By the time I entered this world in January of 1999, Hayden Fry hadn’t been retired for 2 months and Kirk Ferentz was beginning his reign as the head coach at Iowa. The only Iowa football coach I’ve known in my life was Kirk Ferentz.
As I got more and more into Iowa football throughout my adolescence, the more I began to realize that there was much more to the Hawkeye program than just Kirk Ferentz. A lot of what I found had to with Hayden Fry.
My father told me stories of when he watched Fry’s teams growing up in central Iowa. My mom’s family consists of five Iowa State graduates, her two brothers and my grandpa were in awe of what Hayden did in his days in Iowa City.
When Hayden arrived in Iowa City in the fall of 1979, Iowa State was the superior program in the state thanks to the efforts of Johnny Majors and Earle Bruce. That all changed in the summer of ’79, when Bruce was hired as Woody Hayes successor at Ohio State and Fry came to Iowa City.
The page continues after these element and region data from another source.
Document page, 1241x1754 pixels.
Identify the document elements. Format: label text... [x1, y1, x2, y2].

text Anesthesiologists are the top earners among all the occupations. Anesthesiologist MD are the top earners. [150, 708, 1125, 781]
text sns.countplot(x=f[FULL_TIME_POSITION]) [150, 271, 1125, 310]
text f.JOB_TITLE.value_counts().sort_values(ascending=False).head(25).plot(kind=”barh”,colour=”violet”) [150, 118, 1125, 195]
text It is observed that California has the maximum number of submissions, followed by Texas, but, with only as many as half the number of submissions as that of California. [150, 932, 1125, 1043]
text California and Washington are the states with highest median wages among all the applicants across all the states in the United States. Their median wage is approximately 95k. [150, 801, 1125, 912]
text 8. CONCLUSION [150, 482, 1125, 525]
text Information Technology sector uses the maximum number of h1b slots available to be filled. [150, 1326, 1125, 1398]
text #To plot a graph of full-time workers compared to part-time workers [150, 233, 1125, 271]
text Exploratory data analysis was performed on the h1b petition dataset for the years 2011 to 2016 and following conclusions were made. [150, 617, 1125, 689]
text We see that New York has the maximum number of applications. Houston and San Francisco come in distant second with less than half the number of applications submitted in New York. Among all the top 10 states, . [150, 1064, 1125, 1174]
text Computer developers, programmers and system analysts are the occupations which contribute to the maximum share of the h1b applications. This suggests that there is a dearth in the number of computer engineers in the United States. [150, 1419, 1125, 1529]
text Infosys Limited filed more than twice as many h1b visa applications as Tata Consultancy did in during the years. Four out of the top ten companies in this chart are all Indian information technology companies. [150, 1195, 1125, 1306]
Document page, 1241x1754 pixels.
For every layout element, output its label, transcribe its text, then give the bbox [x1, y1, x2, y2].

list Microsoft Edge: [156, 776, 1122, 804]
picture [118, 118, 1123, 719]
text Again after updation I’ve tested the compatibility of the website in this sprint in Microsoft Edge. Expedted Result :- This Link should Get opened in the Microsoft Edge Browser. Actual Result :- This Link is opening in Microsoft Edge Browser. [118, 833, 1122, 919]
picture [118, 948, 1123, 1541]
The games are plastered all over YouTube. The 1981 games against Nebraska, UCLA and Michigan were the hallmarks of Fry’s first conference championship run. One of Fry’s personal favorites was the 1984 Freedom Bowl, where Iowa throttled the Texas Longhorns 55-17.
The obvious one that ended up as the highlight of the Fry era was in 1985, where #1 Iowa faced off with #2 Michigan on a balmy October afternoon. The defensive grudge match came down to Rob Houghtlin’s 29-yard field goal from the right hash.
Jim Zabel’s call of the kick sails through resonated with me instantaneously, “It’s Good! It’s Good! It’s Good! It’s Good! The Hawkeyes win! The Hawkeyes win! The Hawkeyes win!”. The picture as Zabel was belting those immortal words was Fry running off the sideline with the fans storming the field around him.
When I saw that footage of film paired with that historic audio, I knew the magnitude of who Hayden Fry was and what he meant to the University of Iowa.
Perhaps the greatest quality I loved about Hayden was the stories he could tell, and as some of my long-tenured colleagues could tell you, there was an endless backlog of said stories.
My all-time favorite was the exchange between Fry and Michigan coach Bo Schembechler prior to their 1985 matchup. Fry had switched the guards and the centers during special teams warm ups and had the guards long-snapping to the punters and holders.
Schembechler saw what was happening and walked down to the Iowa side of the field and said “Fry! You’re not gonna let those guys snap during the game are ya?”. In only a style in which he could perfect, Fry responded “Coach Schembechler, we don’t plan on puntin’ today,” and promptly walked away.
There’s one story that stuck out to me more than any Hayden story did however, and it was a story I didn’t hear until my junior year of high school.
It was at Coach Hinkel’s funeral in December of 2015 and the pastor officiating the service told a story of taking his oldest son to a basketball camp in the late 90s. They were walking out of Carver when they ran into none other than Coach Fry himself.
They carried a conversation for about five minutes or so, but halfway through Fry asked them “So where y’all happen to be from?”. The pastor responded “Well coach we came over here from Madrid.”
“Madrid! Why y’all boys over there in Madrid play some real football up there, running the wishbone and all!”
When I heard that remark, a cracked a big smile and laughed. Even a thousand miles away, with a group of 1,000 people he’d never met, he could still get a good laugh.
That ability to get people to laugh like he did is what endeared Fry to so many people in his time as head coach. There had never been a figure like him in the state of Iowa before and there will never be another figure quite like him.
Hayden was one in a million.
Even as I say that as a person who never saw him coach a single down of football, I take my cues from those who came before me. All of them say that there will never be another like him: that’s good enough for me.
I never knew Hayden Fry, but I knew him my entire life, and there’s a whole generation of Iowa fans and students who feel the same way.